Olivia Parker
Jul 10, 2019

Why don't 'chief children's officers' exist in every big tech firm?

The CEO of SuperAwesome describes the state of the internet in terms of children's safety — and says China is further ahead than most in getting it right.

Why don't 'chief children's officers' exist in every big tech firm?

China is at the forefront of thinking about digital wellbeing for children and may be the first country in the world to make it a legal requirement for large internet companies to employ a ‘chief children’s officer’, whose sole role it is to think about young users, predicted Dylan Collins, the founder and CEO of SuperAwesome.

In a discussion about children’s online safety at Rise conference in Hong Kong, Collins questioned why none of the major technology companies has created such a role yet, when children are the biggest online audience in the world.

Children’s internet safety is reaching stage critical, with pressure on some of the major Silicon Valley technology companies to provide more responsible services mounting, particularly in the last 12 months.

The US FTC (Federal Trade Commission) fined TikTok a record US$5.7million in February for illegally collecting data on children under 13, for instance, and YouTube is rumoured to be considering removing all children’s content from the site onto the separate YouTube Kids platform, partly in response to an FTC investigation into whether it, too, illegally gathered data on minors and exposed children to inappropriate content.

Brands are fuelling the fire. “Advertisers starting to realise that when they are operating in environments that are only ever designed for adults, they have huge risks in terms of brand exposure,” said Collins. “You are really seeing much more involvement by the biggest brands in the world who want to be responsible, they want to be safe, and they are now looking for and calling on the major technology companies to invest in safety for kids.”

Dylan Collins, left, and Uptin Saiidi from CNBC at Rise

Collins says the problem is that platforms like YouTube and TikTok—which are the most popular with children—weren’t designed with young users in mind. “All of these platforms were built for adults so whenever a child is spending time there, their data is getting tracked and there’s technology behind the scenes that is watching what they're doing, that's tracking them across the internet, that’s often serving them up completely the wrong kind of content,” said Collins.

Laws are starting to catch up. When Collins started SuperAwesome in 2013 as a company that builds ‘kidtech’—products that offer safe digital engagement for children—the only digital privacy laws in place for children were in the US. These have now rolled out in Europe, Latin America, Australia and other parts of the world—and the fines and investigations currently being seen in the US will soon spread to other parts of the globe too, he added.

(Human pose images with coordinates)

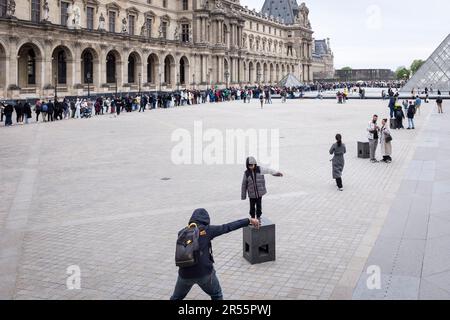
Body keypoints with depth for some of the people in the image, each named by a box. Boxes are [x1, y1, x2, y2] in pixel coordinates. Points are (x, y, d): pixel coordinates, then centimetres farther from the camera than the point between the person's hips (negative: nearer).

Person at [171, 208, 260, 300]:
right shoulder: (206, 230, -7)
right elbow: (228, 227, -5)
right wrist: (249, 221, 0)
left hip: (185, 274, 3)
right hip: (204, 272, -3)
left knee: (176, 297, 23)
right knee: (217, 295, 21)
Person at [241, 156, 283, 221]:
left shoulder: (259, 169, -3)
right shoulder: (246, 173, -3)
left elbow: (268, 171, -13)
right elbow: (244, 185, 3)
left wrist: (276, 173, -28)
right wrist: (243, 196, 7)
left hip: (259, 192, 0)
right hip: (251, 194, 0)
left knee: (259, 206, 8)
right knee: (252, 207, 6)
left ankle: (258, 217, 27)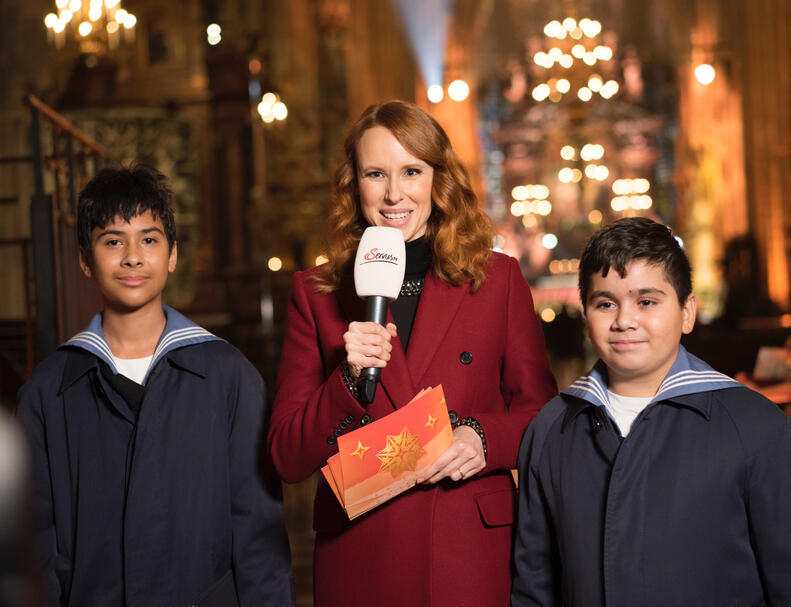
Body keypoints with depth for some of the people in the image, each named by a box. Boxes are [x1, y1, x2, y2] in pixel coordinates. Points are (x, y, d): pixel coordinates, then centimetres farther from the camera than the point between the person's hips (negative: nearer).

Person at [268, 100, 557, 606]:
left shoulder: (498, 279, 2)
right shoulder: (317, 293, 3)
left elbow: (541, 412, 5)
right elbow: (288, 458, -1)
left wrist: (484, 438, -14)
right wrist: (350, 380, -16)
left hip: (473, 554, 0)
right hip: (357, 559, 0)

**TASK INSTRUCTIONS**:
a. In the article on children's online safety, which regions besides the US are named as having since rolled out children's digital privacy laws?
b. Write out the passage of the article on children's online safety from "China is at" to "last 12 months.", substituting "Singapore" for "Hong Kong".

**ANSWERS BY ITEM NUMBER**:
a. Europe, Latin America, Australia

b.
China is at the forefront of thinking about digital wellbeing for children and may be the first country in the world to make it a legal requirement for large internet companies to employ a ‘chief children’s officer’, whose sole role it is to think about young users, predicted Dylan Collins, the founder and CEO of SuperAwesome.

In a discussion about children’s online safety at Rise conference in Singapore, Collins questioned why none of the major technology companies has created such a role yet, when children are the biggest online audience in the world.

Children’s internet safety is reaching stage critical, with pressure on some of the major Silicon Valley technology companies to provide more responsible services mounting, particularly in the last 12 months.